I am writing a training loop for my neural net using a code of which I know it works for the testing module. However, in my model i want to use MSELoss instead of CrossEnthropyLoss. When I change this in my DEFAULT_LOSS it throws out the following error:
RuntimeError: The size of tensor a (5) must match the size of tensor b (32) at non-singleton dimension 1
The code s attached below, does someone know what I could change to make it work?
import torch
from collections import OrderedDict
from functools import partial
from torch.autograd import Variable
from torch.nn import CrossEntropyLoss, Module, MSELoss
from torch.optim import SGD, Adam
from .utils import add_metrics_to_log, get_loader, log_to_message, ProgressBar
DEFAULT_LOSS = MSELoss()
#DEFAULT_LOSS = CrossEntropyLoss()
#DEFAULT_OPTIMIZER = partial(SGD, lr=0.001, momentum=0.9)
DEFAULT_OPTIMIZER = partial(Adam, lr=0.001)
class FitModule(Module):
def fit(self,
X,
y,
batch_size=32,
epochs=1,
verbose=1,
validation_split=0.,
validation_data=None,
shuffle=True,
initial_epoch=0,
seed=None,
loss=DEFAULT_LOSS,
optimizer=DEFAULT_OPTIMIZER,
metrics=None):
"""Trains the model similar to Keras' .fit(...) method
# Arguments
X: training data Tensor.
y: target data Tensor.
batch_size: integer. Number of samples per gradient update.
epochs: integer, the number of times to iterate
over the training data arrays.
verbose: 0, 1. Verbosity mode.
0 = silent, 1 = verbose.
validation_split: float between 0 and 1:
fraction of the training data to be used as validation data.
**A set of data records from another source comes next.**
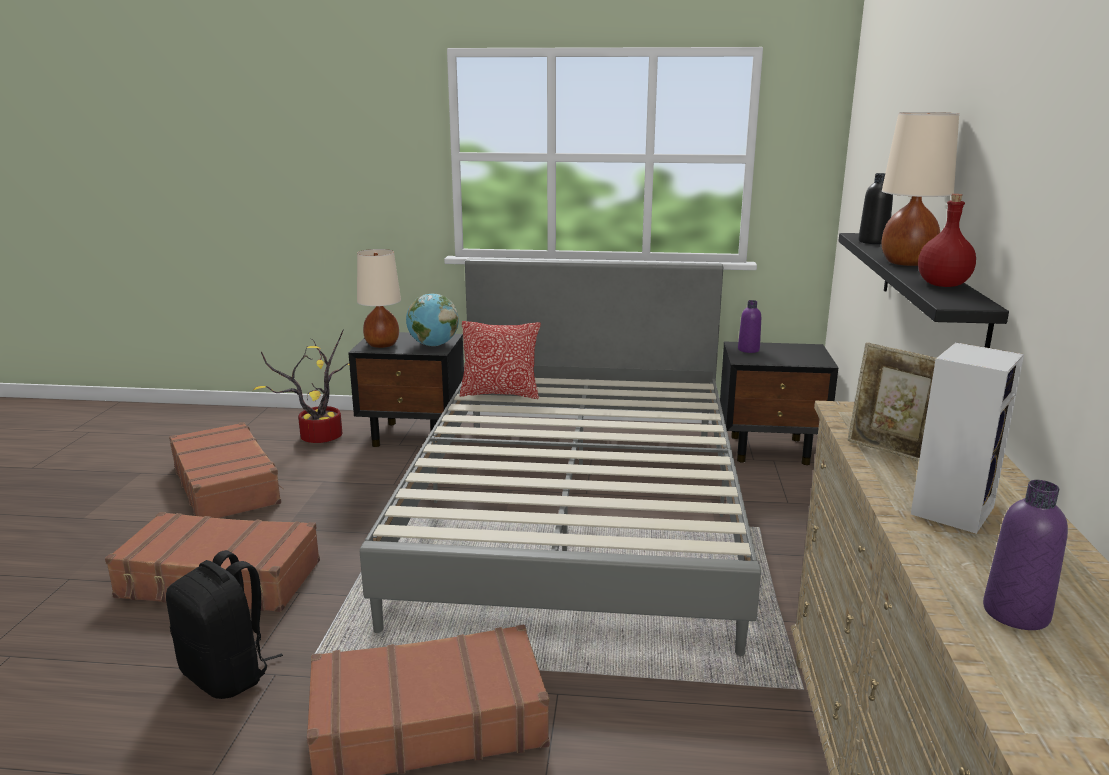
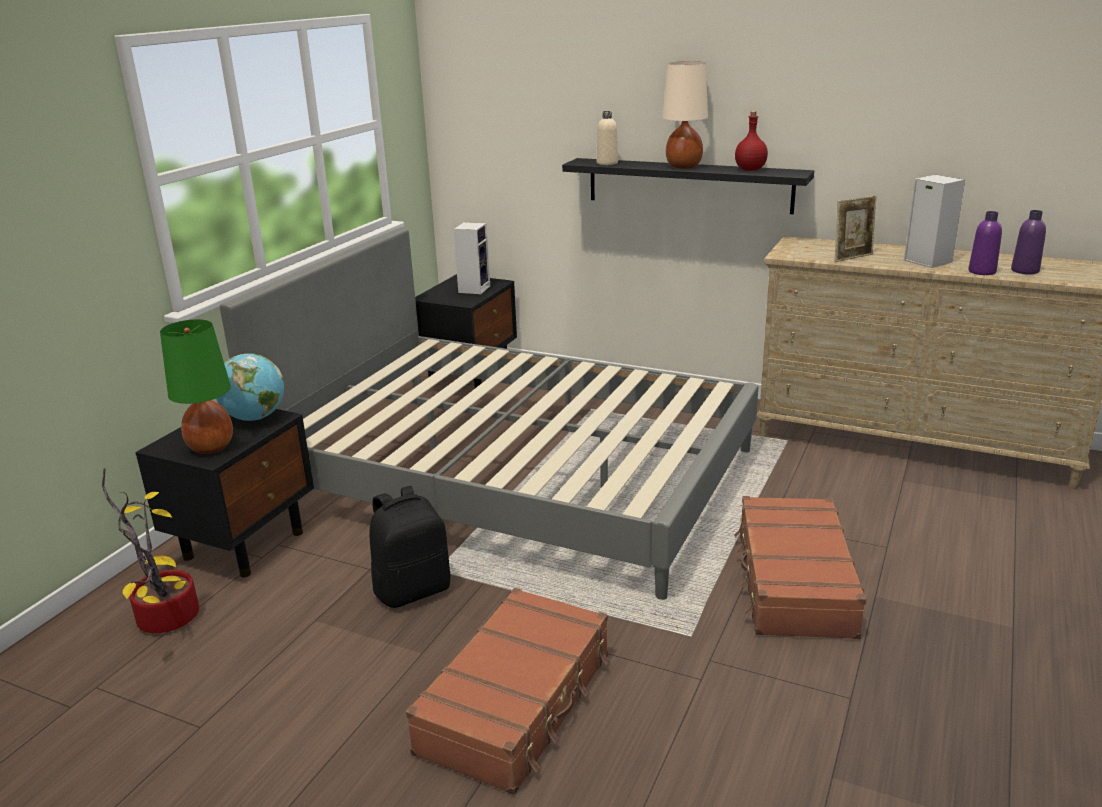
camera: 70 degrees left, 5 degrees up
(227, 485) = (251, 706): brown suitcase -> none
(228, 674) = (702, 690): black backpack -> black backpack (413, 589)
(381, 345) = (210, 447): beige table lamp -> green table lamp
(500, 394) = (351, 428): pillow -> none
(748, 350) = (443, 296): purple bottle -> purple bottle (982, 272)
(787, 357) = (474, 289): none -> speaker
(873, 242) = (607, 163): black bottle -> beige bottle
The model will set apart this fraction of the training data,
will not train on it, and will evaluate
the loss and any model metrics
on this data at the end of each epoch.
validation_data: (x_val, y_val) tuple on which to evaluate
the loss and any model metrics
at the end of each epoch. The model will not
be trained on this data.
shuffle: boolean, whether to shuffle the training data
before each epoch.
initial_epoch: epoch at which to start training
(useful for resuming a previous training run)
seed: random seed.
optimizer: training optimizer
loss: training loss
metrics: list of functions with signatures `metric(y_true, y_pred)`
where y_true and y_pred are both Tensors
# Returns
list of OrderedDicts with training metrics
"""
if seed and seed >= 0:
torch.manual_seed(seed)
# Prepare validation data
if validation_data:
X_val, y_val = validation_data
elif validation_split and 0. < validation_split < 1.:
split = int(X.size()[0] * (1. - validation_split))
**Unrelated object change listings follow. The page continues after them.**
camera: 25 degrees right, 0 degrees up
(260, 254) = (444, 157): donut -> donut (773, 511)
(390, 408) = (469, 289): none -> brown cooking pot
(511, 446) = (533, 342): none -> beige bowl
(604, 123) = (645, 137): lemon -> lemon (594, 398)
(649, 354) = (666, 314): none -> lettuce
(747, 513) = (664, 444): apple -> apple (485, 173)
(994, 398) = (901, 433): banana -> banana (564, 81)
X, X_val = X[:split], X[split:]
y, y_val = y[:split], y[split:]
else:
X_val, y_val = None, None
# Build DataLoaders
train_data = get_loader(X, y, batch_size, shuffle)
# Compile optimizer
opt = optimizer(self.parameters())
# Run training loop
logs = []
self.train()
for t in range(initial_epoch, epochs):
if verbose:
print("Epoch {0} / {1}".format(t+1, epochs))
# Setup logger
if verbose:
pb = ProgressBar(len(train_data))
log = OrderedDict()
epoch_loss = 0.0
# Run batches
for batch_i, batch_data in enumerate(train_data):
# Get batch data
X_batch = Variable(batch_data[0])
y_batch = Variable(batch_data[1])
# Backprop
opt.zero_grad()
y_batch_pred = self(X_batch)
batch_loss = loss(y_batch_pred, y_batch)
batch_loss.backward()
opt.step()
# Update status
epoch_loss += batch_loss.data
log['loss'] = float(epoch_loss) / (batch_i + 1)
if verbose:
pb.bar(batch_i, log_to_message(log))
# Run metrics
if metrics:
y_train_pred = self.predict(X, batch_size)
add_metrics_to_log(log, metrics, y, y_train_pred)
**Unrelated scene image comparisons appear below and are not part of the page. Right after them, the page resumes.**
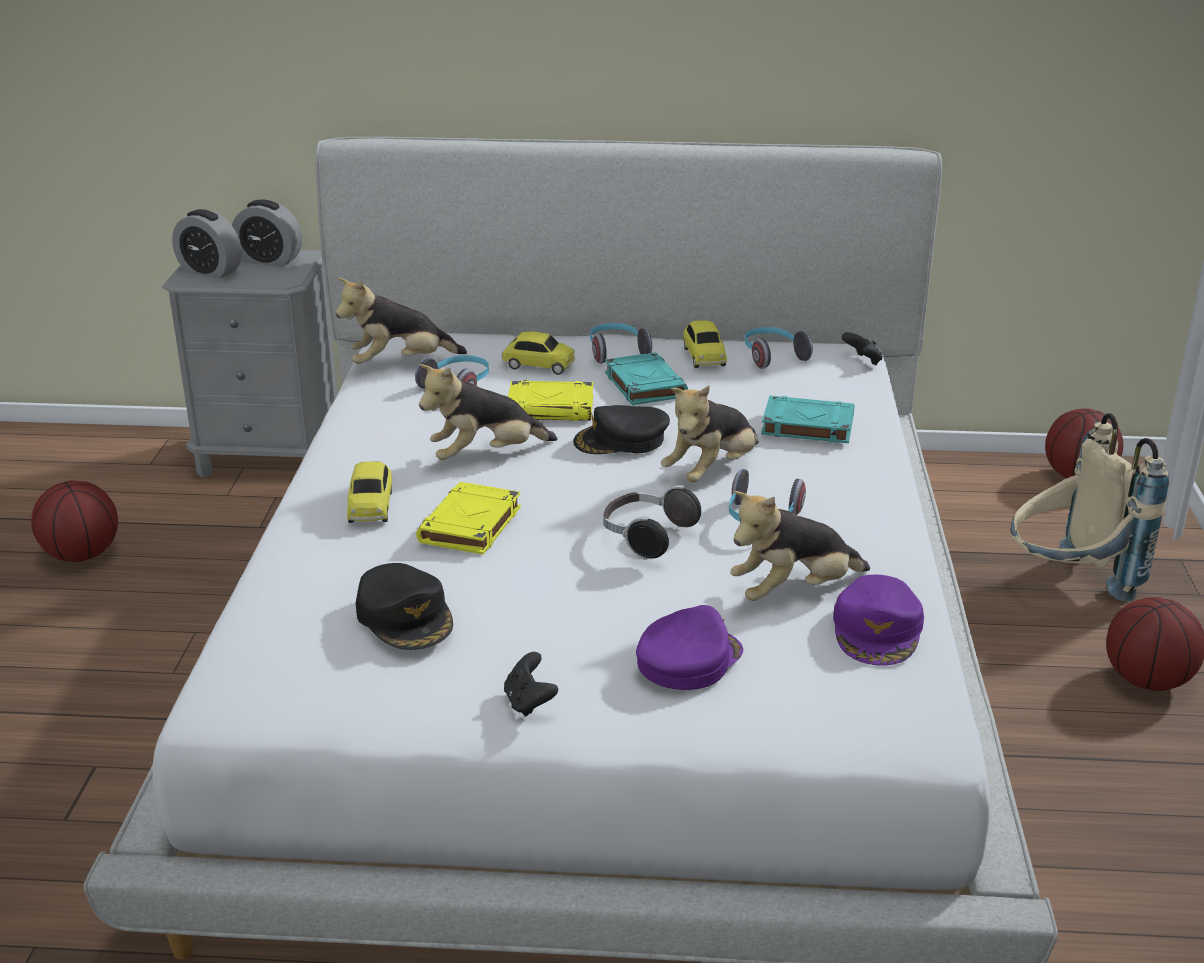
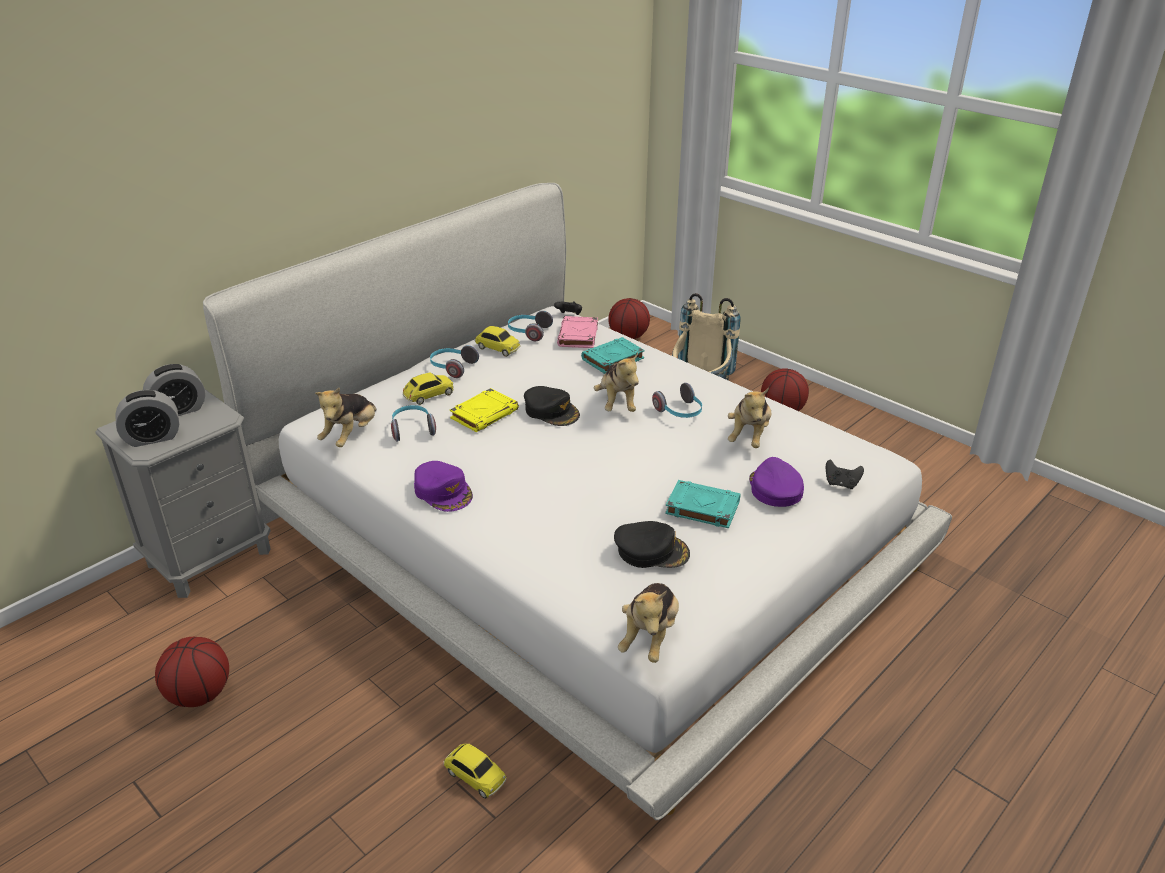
camera: 50 degrees left, 5 degrees up
(371, 506) = (512, 515): toy car -> toy car (475, 776)
(470, 526) = (583, 492): yellow book -> none
(485, 456) = (507, 456): plush toy -> plush toy (649, 636)
(529, 702) = (762, 549): black game controller -> black game controller (841, 484)
(621, 440) = (551, 411): black cap -> black cap turned 75 degrees counterclockwise
(644, 384) = (502, 377): turquoise book -> turquoise book (701, 508)
(646, 537) = (657, 449): headphones -> none
(819, 385) = (578, 336): none -> pink book
(878, 630) = (803, 432): purple cap -> purple cap (443, 491)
if X_val is not None and y_val is not None:
y_val_pred = self.predict(X_val, batch_size)
val_loss = loss(Variable(y_val_pred), Variable(y_val))
log['val_loss'] = val_loss.data
if metrics:
add_metrics_to_log(log, metrics, y_val, y_val_pred, 'val_')
logs.append(log)
if verbose:
pb.close(log_to_message(log))
return logs
def predict(self, X, batch_size=32):
"""Generates output predictions for the input samples.
Computation is done in batches.
# Arguments
X: input data Tensor.
batch_size: integer.
# Returns
prediction Tensor.
"""
# Build DataLoader
data = get_loader(X, batch_size=batch_size)
# Batch prediction
self.eval()
r, n = 0, X.size()[0]
for batch_data in data:
# Predict on batch
X_batch = Variable(batch_data[0])
y_batch_pred = self(X_batch).data
# Infer prediction shape
if r == 0:
y_pred = torch.zeros((n,) + y_batch_pred.size()[1:])
# Add to prediction tensor
y_pred[r : min(n, r + batch_size)] = y_batch_pred
r += batch_size
return y_pred